*Excerpt*:
## BEGIN

# X-Wing 7th Wave



## Khorne's Fist (Jul 18, 2008)

Hit Them Hard and Fast.

Something for everyone in here, Rebels, Imperials and Scum and Villainy.












> *Hound’s Tooth Expansion Pack*
> 
> A modified YV-666 light freighter, Hound’s Tooth was the signature vessel of one of the galaxy’s most notorious bounty hunters and slavers, the fearsome Trandoshan Bossk.
> 
> The Hound’s Tooth Expansion Pack brings this infamous freighter to life as a towering, large-base miniature starship for the Scum and Villainy faction, rendered at the game’s standard 1/270 scale.














> *Kihraxz Fighter Expansion Pack*
> 
> The Kihraxz assault fighter was developed specifically for the Black Sun crime syndicate, whose highly paid ace pilots demanded a nimble, powerful ship to match their skills.

## END

*Given information*:
## BEGIN

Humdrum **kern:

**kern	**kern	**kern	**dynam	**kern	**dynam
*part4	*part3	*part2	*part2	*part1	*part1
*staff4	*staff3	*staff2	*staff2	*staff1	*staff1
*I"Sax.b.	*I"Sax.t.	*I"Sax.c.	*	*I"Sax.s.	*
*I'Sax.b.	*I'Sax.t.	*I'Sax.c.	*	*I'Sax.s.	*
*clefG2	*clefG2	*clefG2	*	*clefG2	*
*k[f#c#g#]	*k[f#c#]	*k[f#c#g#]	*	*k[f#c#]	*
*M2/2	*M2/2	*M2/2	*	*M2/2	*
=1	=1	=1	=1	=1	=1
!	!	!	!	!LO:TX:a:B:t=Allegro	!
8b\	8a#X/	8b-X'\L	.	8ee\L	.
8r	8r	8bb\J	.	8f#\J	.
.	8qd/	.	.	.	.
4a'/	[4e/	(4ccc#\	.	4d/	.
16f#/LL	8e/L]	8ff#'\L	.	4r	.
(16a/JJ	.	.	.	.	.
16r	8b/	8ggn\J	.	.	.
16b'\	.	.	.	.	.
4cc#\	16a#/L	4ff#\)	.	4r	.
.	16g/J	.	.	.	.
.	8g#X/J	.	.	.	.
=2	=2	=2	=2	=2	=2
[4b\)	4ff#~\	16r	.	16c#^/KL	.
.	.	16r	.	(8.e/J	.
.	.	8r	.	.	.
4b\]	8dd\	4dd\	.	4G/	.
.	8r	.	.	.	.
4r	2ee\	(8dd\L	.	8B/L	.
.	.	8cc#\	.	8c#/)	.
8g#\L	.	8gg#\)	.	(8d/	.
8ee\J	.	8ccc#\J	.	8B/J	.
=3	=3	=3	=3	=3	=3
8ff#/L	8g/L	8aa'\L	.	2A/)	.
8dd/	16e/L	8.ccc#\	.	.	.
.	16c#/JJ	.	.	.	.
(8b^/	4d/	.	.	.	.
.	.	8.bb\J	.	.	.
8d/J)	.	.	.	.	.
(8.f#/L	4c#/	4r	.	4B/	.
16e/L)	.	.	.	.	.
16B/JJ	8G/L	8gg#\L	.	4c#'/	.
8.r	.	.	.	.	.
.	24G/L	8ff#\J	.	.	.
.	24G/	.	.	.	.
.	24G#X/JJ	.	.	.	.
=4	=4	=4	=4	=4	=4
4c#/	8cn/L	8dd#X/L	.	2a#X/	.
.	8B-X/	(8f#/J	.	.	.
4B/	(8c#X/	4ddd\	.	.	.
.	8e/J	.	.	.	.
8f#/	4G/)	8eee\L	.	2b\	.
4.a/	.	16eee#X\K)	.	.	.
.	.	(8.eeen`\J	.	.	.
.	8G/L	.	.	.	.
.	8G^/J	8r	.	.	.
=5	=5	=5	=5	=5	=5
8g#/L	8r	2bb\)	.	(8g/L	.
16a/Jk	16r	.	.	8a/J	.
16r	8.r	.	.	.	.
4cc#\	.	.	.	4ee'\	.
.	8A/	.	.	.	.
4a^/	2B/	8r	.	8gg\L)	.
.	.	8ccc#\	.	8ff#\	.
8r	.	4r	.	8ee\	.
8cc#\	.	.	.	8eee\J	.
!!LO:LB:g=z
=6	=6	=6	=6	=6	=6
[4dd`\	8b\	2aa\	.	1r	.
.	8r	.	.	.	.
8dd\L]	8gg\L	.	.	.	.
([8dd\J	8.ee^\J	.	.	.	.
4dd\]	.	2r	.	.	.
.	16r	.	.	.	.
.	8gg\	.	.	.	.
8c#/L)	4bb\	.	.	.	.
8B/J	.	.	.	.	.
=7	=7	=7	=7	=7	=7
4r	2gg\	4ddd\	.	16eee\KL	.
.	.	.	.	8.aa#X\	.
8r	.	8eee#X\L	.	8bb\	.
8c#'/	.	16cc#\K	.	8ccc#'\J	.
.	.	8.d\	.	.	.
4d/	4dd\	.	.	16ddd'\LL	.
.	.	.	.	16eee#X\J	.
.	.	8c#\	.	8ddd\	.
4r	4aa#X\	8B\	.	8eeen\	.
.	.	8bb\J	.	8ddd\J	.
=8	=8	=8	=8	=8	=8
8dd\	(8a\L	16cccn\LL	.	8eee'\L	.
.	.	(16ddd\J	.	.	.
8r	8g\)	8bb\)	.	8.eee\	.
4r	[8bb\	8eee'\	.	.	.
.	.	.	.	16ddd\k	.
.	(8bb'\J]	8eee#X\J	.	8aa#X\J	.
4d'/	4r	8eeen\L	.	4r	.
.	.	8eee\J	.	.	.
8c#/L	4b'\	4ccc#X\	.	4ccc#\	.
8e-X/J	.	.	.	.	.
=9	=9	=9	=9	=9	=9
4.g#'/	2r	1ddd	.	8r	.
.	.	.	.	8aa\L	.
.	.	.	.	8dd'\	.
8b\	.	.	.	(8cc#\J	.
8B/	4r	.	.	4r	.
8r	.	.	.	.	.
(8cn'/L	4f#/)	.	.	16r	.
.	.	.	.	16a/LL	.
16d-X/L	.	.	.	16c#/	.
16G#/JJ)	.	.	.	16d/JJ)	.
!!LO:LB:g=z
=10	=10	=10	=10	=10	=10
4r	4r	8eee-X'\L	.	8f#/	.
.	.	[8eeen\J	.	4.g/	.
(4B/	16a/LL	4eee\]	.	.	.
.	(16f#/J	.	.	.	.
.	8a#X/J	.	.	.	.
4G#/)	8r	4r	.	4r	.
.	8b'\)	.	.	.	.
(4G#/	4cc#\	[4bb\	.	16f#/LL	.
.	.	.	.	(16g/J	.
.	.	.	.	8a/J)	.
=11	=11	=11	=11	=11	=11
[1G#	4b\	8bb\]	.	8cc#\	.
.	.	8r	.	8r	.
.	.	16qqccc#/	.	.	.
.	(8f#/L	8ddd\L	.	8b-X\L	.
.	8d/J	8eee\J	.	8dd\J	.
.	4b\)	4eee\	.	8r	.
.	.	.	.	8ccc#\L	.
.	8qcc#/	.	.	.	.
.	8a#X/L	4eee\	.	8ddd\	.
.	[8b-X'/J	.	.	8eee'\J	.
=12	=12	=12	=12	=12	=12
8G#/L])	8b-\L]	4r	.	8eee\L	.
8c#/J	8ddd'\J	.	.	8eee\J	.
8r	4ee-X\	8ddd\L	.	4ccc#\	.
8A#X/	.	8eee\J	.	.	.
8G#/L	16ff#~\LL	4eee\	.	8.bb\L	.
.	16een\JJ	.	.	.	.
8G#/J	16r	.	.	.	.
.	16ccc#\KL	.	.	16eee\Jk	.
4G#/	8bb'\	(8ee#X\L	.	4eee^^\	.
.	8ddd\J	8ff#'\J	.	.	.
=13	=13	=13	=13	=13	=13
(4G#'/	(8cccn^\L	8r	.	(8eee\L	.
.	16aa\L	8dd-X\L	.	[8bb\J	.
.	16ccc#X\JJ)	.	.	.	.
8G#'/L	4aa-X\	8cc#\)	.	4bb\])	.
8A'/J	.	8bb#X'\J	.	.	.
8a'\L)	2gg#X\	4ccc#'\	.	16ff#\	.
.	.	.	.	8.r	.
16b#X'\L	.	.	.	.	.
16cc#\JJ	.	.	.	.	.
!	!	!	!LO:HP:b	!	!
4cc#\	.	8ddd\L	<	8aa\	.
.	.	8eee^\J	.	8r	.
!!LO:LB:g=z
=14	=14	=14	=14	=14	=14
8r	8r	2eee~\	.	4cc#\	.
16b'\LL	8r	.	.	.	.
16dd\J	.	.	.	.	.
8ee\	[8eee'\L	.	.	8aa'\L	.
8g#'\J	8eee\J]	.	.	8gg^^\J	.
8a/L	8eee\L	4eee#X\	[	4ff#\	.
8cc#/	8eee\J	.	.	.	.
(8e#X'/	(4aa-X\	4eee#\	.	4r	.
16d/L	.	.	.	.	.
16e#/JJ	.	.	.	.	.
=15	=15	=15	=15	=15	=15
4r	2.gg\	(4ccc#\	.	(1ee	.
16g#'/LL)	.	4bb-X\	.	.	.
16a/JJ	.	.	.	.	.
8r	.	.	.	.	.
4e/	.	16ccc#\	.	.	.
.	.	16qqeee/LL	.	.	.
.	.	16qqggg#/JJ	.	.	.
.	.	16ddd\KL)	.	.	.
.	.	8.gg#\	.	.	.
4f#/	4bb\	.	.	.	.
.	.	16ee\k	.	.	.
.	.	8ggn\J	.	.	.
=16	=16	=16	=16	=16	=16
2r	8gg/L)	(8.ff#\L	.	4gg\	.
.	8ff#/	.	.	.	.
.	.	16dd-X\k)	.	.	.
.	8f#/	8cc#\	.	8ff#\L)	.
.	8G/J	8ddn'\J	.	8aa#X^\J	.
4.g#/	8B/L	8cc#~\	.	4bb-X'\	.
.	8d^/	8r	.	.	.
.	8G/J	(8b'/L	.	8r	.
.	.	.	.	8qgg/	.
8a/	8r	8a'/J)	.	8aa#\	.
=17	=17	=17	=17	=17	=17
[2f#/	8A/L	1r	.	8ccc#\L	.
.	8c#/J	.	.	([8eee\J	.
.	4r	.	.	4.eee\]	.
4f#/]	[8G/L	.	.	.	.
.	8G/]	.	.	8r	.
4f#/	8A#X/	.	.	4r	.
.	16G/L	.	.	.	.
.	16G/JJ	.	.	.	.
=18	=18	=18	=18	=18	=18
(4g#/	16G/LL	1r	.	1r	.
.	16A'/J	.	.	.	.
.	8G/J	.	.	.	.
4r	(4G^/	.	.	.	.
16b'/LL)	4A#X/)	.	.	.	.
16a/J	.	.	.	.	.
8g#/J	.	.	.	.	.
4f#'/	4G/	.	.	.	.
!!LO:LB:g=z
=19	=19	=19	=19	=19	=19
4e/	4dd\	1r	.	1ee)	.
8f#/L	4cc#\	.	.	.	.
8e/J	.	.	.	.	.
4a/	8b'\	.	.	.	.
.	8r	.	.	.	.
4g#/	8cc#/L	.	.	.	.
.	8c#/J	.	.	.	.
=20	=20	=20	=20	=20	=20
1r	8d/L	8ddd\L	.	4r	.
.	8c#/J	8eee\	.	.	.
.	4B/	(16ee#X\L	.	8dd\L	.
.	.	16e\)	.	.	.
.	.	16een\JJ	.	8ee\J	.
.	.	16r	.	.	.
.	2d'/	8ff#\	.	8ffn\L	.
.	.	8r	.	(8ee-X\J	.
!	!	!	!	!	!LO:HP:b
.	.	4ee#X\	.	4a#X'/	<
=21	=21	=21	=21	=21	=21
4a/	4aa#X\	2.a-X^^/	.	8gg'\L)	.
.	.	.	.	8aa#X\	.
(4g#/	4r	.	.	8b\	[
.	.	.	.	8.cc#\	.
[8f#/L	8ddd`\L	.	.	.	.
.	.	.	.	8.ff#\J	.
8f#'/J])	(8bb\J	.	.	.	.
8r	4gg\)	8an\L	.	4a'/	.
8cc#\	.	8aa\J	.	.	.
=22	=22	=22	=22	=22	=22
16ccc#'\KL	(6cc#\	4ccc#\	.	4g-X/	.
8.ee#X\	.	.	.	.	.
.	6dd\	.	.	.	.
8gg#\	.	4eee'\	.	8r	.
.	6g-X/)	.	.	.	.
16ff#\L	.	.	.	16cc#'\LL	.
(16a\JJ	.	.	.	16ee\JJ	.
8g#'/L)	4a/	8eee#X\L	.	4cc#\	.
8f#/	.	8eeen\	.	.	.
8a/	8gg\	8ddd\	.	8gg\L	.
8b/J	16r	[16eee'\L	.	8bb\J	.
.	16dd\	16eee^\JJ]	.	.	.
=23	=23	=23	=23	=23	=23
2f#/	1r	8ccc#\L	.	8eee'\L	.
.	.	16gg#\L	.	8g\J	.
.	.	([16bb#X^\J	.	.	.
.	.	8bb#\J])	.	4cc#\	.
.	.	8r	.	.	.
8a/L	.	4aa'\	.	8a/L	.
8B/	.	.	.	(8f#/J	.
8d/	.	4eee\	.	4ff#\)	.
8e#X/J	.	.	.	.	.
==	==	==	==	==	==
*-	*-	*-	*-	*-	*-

## END

Please write out the entire X-Wing 7th Wave post above, word for word.

*Answer to the task*:
# X-Wing 7th Wave



## Khorne's Fist (Jul 18, 2008)

Hit Them Hard and Fast.

Something for everyone in here, Rebels, Imperials and Scum and Villainy.












> *Hound’s Tooth Expansion Pack*
> 
> A modified YV-666 light freighter, Hound’s Tooth was the signature vessel of one of the galaxy’s most notorious bounty hunters and slavers, the fearsome Trandoshan Bossk.
> 
> The Hound’s Tooth Expansion Pack brings this infamous freighter to life as a towering, large-base miniature starship for the Scum and Villainy faction, rendered at the game’s standard 1/270 scale.














> *Kihraxz Fighter Expansion Pack*
> 
> The Kihraxz assault fighter was developed specifically for the Black Sun crime syndicate, whose highly paid ace pilots demanded a nimble, powerful ship to match their skills.